Task details ->
Give the entries back exactly as they stand, but without pictures.

Records supplied ->
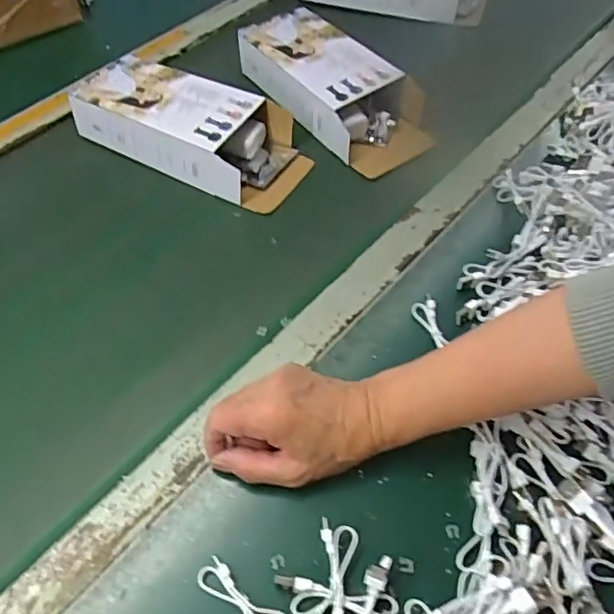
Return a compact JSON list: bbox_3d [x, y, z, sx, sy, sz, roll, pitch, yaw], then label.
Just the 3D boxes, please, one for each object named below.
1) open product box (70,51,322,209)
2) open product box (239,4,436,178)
[{"bbox_3d":[-0.121,-0.192,0.610,0.250,0.056,0.109,23,59,18],"label":"open product box"},{"bbox_3d":[0.034,-0.252,0.645,0.111,0.053,0.259,-31,59,-18],"label":"open product box"}]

Result of the exercise ->
Return a compact JSON list: bbox_3d [x, y, z, sx, sy, sz, roll, pitch, yaw], then label.
Just the 3D boxes, please, one for each object named below.
1) open product box (70,51,322,209)
2) open product box (239,4,436,178)
[{"bbox_3d":[-0.121,-0.192,0.610,0.250,0.056,0.109,23,59,18],"label":"open product box"},{"bbox_3d":[0.034,-0.252,0.645,0.111,0.053,0.259,-31,59,-18],"label":"open product box"}]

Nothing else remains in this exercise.